(Beginning of Information shown)

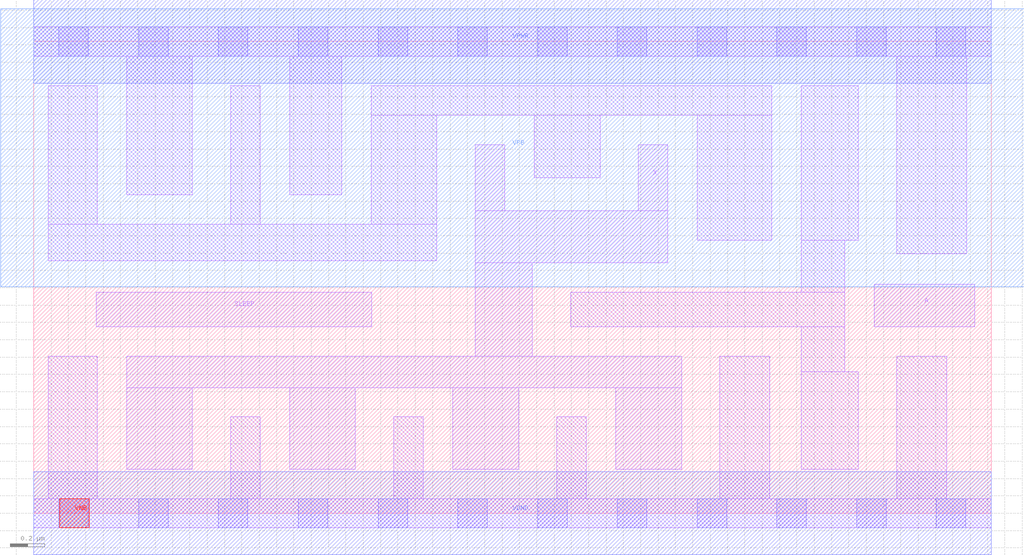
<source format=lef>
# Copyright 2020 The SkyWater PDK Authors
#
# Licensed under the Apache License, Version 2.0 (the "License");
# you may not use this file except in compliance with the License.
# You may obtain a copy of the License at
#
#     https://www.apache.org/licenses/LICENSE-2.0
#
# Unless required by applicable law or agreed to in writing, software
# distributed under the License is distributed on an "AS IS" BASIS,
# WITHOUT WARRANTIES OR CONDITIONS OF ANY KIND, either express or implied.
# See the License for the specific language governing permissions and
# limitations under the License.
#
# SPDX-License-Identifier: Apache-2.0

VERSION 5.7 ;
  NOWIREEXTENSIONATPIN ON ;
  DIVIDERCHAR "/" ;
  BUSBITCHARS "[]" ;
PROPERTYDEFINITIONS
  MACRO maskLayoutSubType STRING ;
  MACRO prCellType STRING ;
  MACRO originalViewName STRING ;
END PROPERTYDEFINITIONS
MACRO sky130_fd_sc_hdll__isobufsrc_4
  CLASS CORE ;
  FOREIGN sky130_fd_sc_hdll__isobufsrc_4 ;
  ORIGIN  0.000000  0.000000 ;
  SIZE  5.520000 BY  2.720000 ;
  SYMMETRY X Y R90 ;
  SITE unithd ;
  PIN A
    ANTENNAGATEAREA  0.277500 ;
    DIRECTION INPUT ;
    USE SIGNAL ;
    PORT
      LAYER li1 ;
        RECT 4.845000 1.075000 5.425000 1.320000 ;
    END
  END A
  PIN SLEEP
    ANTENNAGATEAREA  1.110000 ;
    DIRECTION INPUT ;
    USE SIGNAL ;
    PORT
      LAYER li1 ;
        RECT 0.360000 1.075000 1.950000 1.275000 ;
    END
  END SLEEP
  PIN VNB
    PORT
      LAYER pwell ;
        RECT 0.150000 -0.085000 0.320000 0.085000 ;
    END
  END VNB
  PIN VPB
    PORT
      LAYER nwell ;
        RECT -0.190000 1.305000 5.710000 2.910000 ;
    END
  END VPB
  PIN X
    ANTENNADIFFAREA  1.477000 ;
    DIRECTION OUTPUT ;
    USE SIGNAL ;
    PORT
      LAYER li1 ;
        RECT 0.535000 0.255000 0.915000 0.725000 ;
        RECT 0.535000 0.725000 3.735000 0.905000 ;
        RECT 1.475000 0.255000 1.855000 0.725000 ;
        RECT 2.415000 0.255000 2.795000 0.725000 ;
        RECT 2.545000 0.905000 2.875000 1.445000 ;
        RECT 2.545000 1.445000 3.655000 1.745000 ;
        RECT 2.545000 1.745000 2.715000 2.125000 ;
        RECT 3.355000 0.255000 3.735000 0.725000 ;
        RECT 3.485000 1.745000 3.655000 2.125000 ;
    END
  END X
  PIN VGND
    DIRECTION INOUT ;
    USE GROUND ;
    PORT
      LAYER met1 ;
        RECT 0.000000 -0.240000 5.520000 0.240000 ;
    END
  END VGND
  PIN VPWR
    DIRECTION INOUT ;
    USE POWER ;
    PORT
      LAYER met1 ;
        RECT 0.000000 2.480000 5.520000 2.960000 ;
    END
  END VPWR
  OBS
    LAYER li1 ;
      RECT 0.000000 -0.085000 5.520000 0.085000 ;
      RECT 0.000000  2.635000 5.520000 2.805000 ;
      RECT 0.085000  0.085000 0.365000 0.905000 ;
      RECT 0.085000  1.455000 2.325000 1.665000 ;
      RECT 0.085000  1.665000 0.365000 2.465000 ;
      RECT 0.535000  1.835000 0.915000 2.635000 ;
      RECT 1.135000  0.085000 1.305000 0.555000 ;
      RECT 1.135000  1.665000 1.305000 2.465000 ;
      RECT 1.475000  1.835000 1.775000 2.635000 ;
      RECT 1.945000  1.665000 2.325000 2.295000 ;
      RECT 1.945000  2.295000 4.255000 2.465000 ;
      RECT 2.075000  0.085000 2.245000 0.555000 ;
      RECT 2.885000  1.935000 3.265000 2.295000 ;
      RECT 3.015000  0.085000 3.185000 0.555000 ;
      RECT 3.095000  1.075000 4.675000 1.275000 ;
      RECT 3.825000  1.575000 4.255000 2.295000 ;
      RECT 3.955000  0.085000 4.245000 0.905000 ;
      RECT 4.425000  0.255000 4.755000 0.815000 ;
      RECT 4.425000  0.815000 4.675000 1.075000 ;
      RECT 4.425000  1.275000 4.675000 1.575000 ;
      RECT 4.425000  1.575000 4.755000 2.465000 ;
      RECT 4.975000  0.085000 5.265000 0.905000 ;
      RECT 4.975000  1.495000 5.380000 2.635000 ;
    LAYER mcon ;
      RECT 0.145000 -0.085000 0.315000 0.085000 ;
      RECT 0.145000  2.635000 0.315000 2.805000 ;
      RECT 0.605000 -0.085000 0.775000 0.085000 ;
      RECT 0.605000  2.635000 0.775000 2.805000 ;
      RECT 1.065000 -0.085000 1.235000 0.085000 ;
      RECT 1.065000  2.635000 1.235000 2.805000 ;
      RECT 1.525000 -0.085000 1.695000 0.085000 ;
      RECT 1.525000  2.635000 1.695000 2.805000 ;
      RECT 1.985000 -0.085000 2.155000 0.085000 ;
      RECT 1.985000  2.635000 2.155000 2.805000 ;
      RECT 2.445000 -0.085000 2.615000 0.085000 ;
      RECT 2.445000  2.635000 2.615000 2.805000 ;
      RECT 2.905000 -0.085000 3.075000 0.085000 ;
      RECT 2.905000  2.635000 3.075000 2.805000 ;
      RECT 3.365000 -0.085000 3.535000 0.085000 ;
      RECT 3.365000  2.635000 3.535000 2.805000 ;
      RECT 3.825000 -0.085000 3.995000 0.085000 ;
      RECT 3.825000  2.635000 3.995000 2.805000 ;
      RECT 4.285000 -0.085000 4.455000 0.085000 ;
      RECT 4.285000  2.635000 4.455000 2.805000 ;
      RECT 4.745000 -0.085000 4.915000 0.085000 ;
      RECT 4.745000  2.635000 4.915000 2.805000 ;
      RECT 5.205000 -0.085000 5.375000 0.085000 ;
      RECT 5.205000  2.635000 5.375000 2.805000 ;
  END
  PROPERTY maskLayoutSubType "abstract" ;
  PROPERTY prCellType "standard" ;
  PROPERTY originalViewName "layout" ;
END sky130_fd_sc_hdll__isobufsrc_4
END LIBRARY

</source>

(End of Information shown)

#### What you should do:
Of all the lines above, count the ones that include the string "under" and give the number alone.

#### Result for this task:
3